Wednesday, October 15, 2008

Breaking News--Ars Psychiatrica Renovation Considered!










"Would that all excellent books were foundlings, without father or mother, that so it might be, we could glorify them, without including their ostensible authors!"

Melville, "Hawthorne and his Mosses"

I'm hoping for some feedback--change may be in the air, but no demolition is planned. I've been at this hobby for over two months now, and I'm wondering where to go with it now. Specifically, for the half-dozen (I'm rounding up) or so of you who may read this blog now and then (you know who you are, even if I don't), I'd be curious to have any feedback regarding what you may have liked or not liked about the format and content.

Chief among the changes I'm considering is the whole anonymity thing--speaking for me personally, and without any implicit criticism of incognito bloggers (whose numbers are legion, and many of whose blogs I enjoy following), the mask hasn't really felt natural to me. To some degree this is because even apart from blogging, the Internet has forever limited physician privacy (well, everyone's privacy), particularly for those with any record in the public domain.

In my former job I published a dozen or so articles, mostly in fairly obscure academic journals. Before the Internet few non-academics would have had the misfortune to stumble upon those writings, but now any patient can Google my name and infer a good deal about my interests and points of view (these were not scientifically technical articles, but rather had to do with the ethics and humanities of psychiatry). And do I, personally, really want to place in the public domain anything that I would be ashamed to see in a newspaper or journal article?

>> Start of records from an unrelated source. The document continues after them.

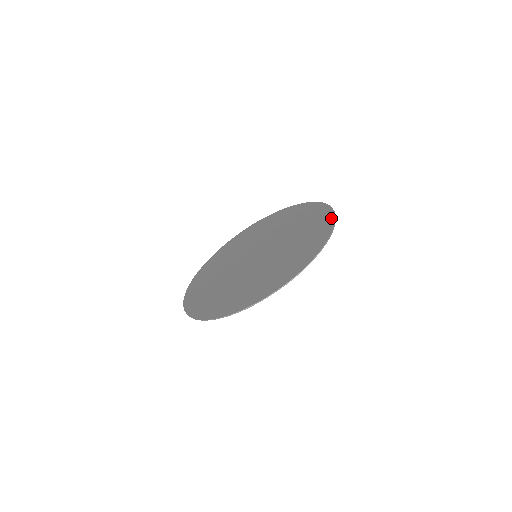
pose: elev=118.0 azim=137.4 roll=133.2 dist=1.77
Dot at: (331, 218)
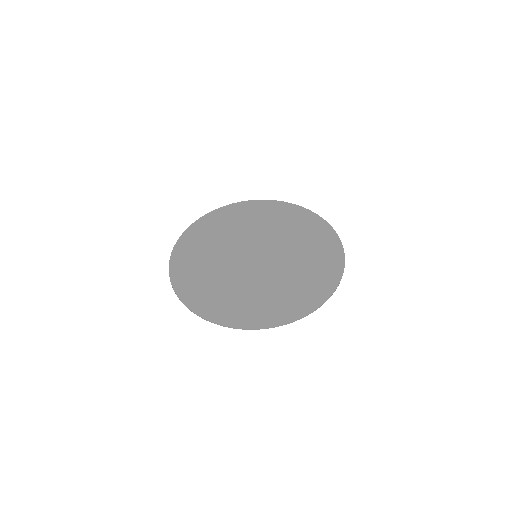
Dot at: (338, 275)
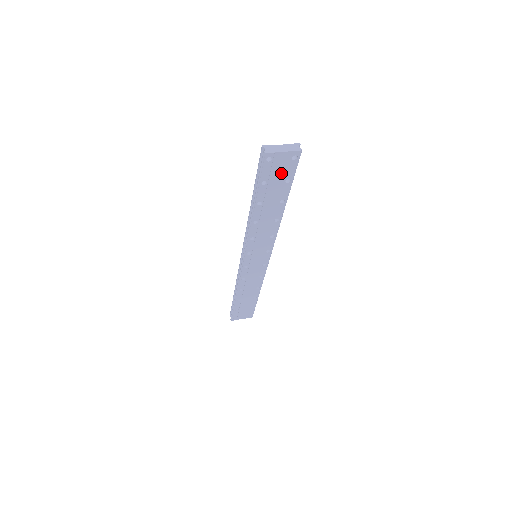
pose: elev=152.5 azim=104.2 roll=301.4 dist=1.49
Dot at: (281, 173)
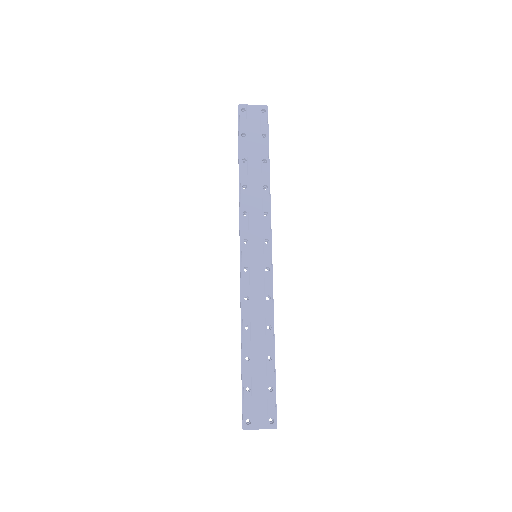
Dot at: (256, 127)
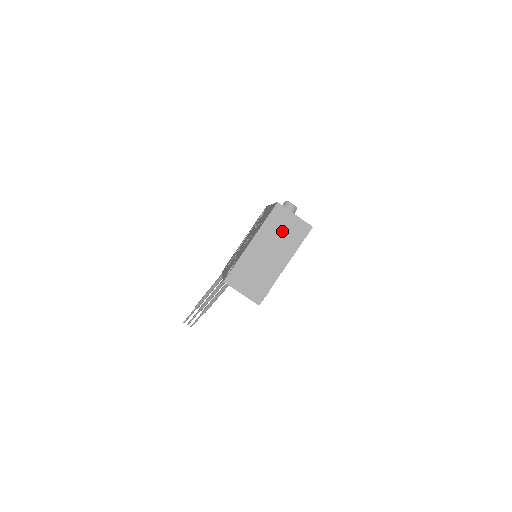
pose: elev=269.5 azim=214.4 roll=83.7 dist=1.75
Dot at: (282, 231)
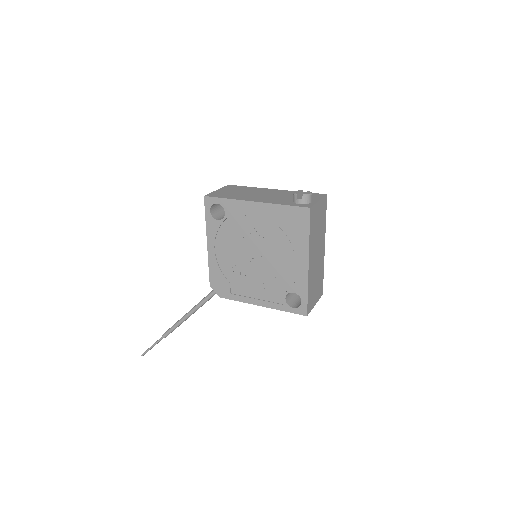
Dot at: (317, 226)
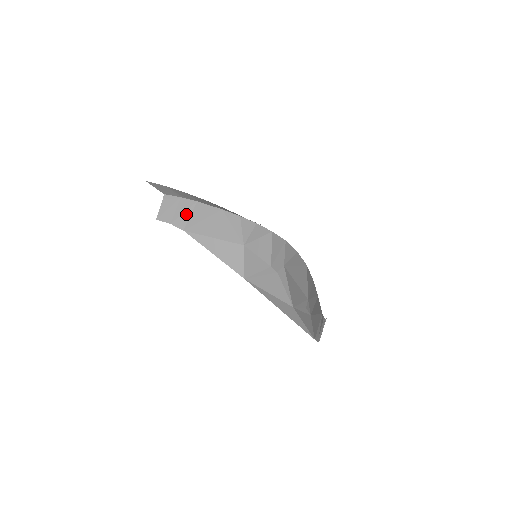
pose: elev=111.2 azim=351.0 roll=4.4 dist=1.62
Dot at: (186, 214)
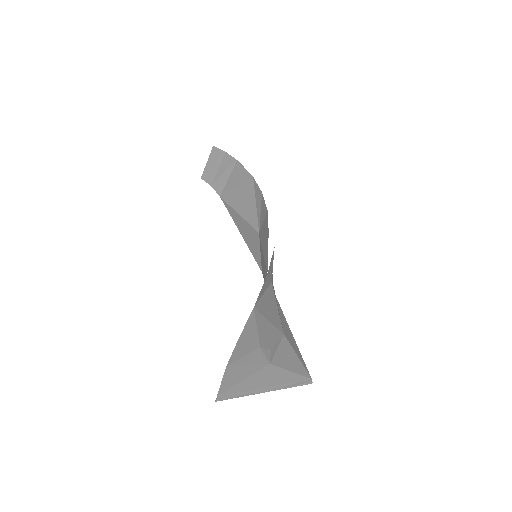
Dot at: (225, 176)
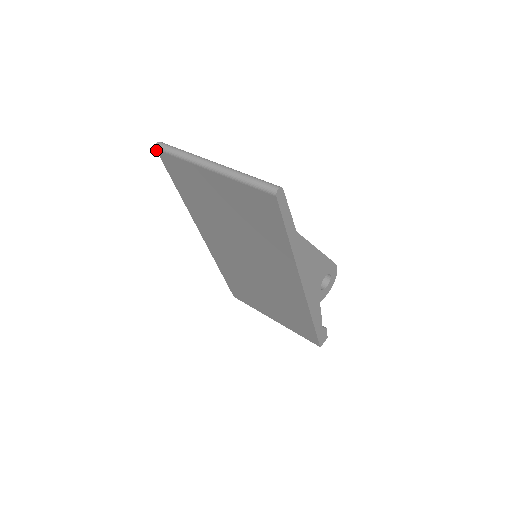
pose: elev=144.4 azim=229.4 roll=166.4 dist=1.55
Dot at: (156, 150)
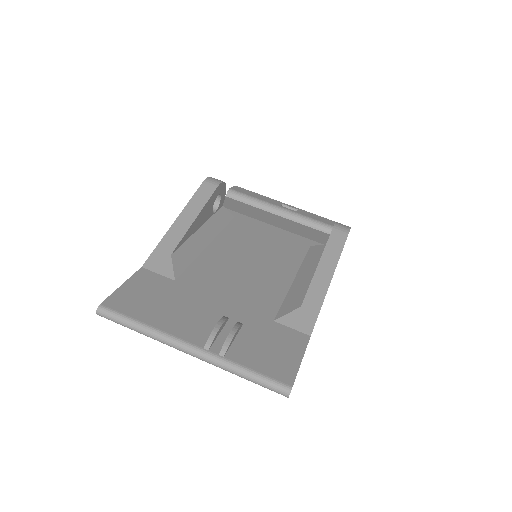
Dot at: occluded
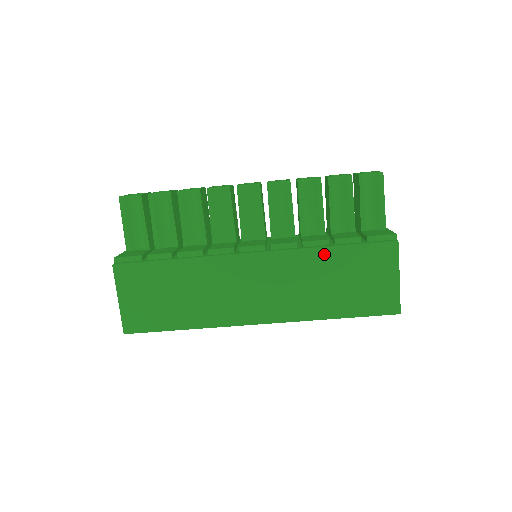
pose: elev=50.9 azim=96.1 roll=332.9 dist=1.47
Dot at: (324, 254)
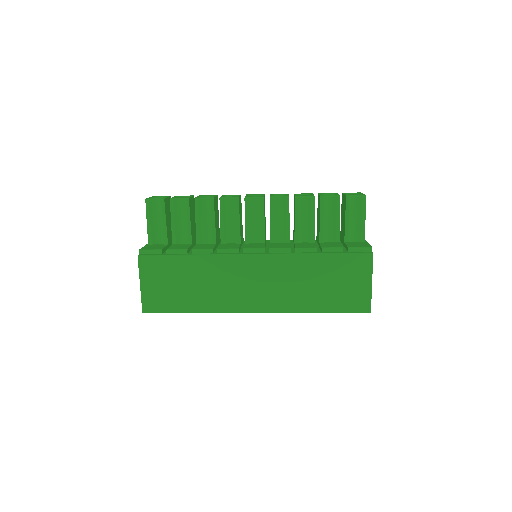
Dot at: (312, 259)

Going cognito (?) would change the tone and approach somewhat, although not drastically. A couple of illustrations might vanish, and some flights of fancy may be a bit more disciplined (future ones--no retroactive editing here). But it needn't become drily professional either. Being a psychiatrist, therapist, or physician shouldn't prevent one from even personal or poetic self-expression in the public sphere so long as clinical care and patient privacy are inviolate.

No, I'm not imagining that this prospective self-disclosure is a matter of any particular excitement. But, again, as I consider a more straightforward approach, I solicit suggestions and recommendations. As I see it the 44 posts thus far can be broken down into these categories:

1. Examinations of literary works or figures with psychiatric ties or dimensions
2. Considerations of social and cultural trends and implications for mental disorders or psychiatry
3. Discussions of what the practice of psychiatry is like
4. Personal prose-poetic speculations, usually alarmingly bad and rather self-indulgent (these would probably decrease under the cognito plan)

Please let me know if anyone comes to this site hoping for more or less of any of these. Oh, and anonymous comments are welcome!

5 comments:

John J. Coupal said...

Funny you should ask...

Several days ago, I was going to comment that I appreciate your honesty.

In a post, you had told us your political philosophy and background that fleshed out the technical details that you covered. Many physicians, scientists, and other professionals today would never have revealed that personal information.

Such professionals make grand announcements and judgements that are political opinions disguised as scientific fact. Such deceit is an insult to the reader, and a con job.

Whatever minor tweaks you do to your blog have to keep the built-in honesty.

drw said...

I appreciate the posts that fall under 2 and 3. Keep up the good work anonymous or not.

simon r worthen said...

I, too, look forward to posts that are of the nature of 2 and 3.

flawedplan said...

I'm a big fan of number one, but appreciate the intellectual honesty as much as anything here. I haven't felt this way about a blog in years; you have a way of building trust, putting yourself out there without ego and defensiveness. I like people who can be didactic with a very light touch, and I take that as an offering. You're also proud to be a psychiatrist in a way not often seen by psychiatrists on the Internet, also very refreshing. Yeah, this is a special place, keep going.

s said...

I like 1 and 3, and what the last commenter said about being proud to be a psychiatrist is nice too.